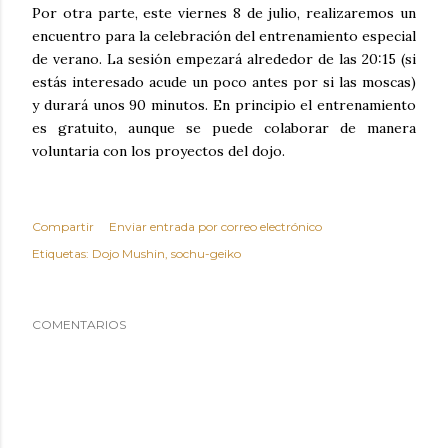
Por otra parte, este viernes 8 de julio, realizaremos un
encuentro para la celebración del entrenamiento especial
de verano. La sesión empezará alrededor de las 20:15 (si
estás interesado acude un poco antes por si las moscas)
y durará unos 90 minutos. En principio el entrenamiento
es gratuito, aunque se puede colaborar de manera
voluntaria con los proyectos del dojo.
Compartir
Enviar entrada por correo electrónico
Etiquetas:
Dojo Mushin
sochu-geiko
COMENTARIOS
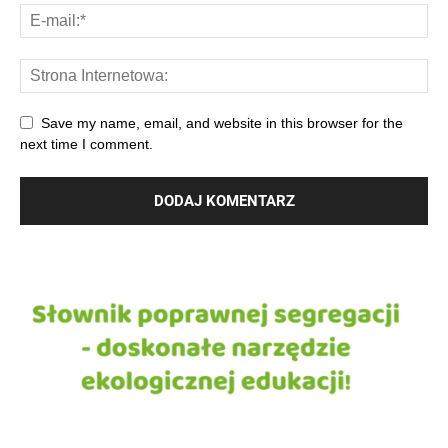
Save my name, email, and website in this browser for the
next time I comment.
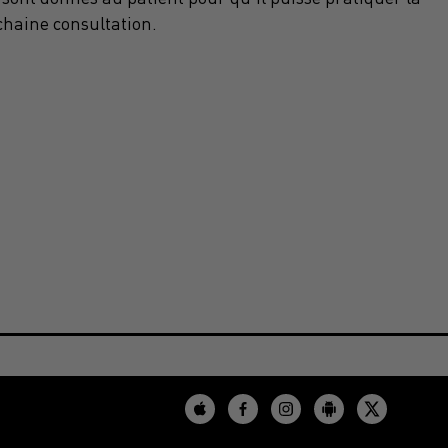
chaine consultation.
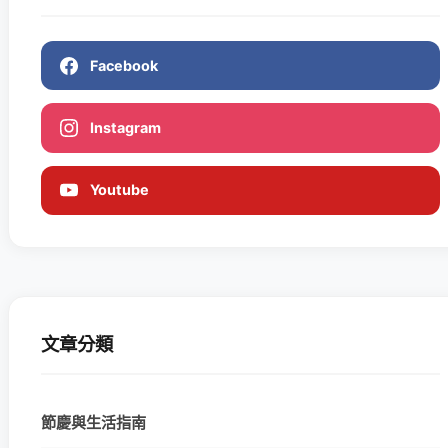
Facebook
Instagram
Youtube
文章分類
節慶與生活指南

════

Reproduce every line of text in the listing above word for word. Leave the pictures out of your answer.

Por otra parte, este viernes 8 de julio, realizaremos un
encuentro para la celebración del entrenamiento especial
de verano. La sesión empezará alrededor de las 20:15 (si
estás interesado acude un poco antes por si las moscas)
y durará unos 90 minutos. En principio el entrenamiento
es gratuito, aunque se puede colaborar de manera
voluntaria con los proyectos del dojo.
Compartir
Enviar entrada por correo electrónico
Etiquetas:
Dojo Mushin
sochu-geiko
COMENTARIOS
Save my name, email, and website in this browser for the
next time I comment.
chaine consultation.
Facebook
Instagram
Youtube
文章分類
節慶與生活指南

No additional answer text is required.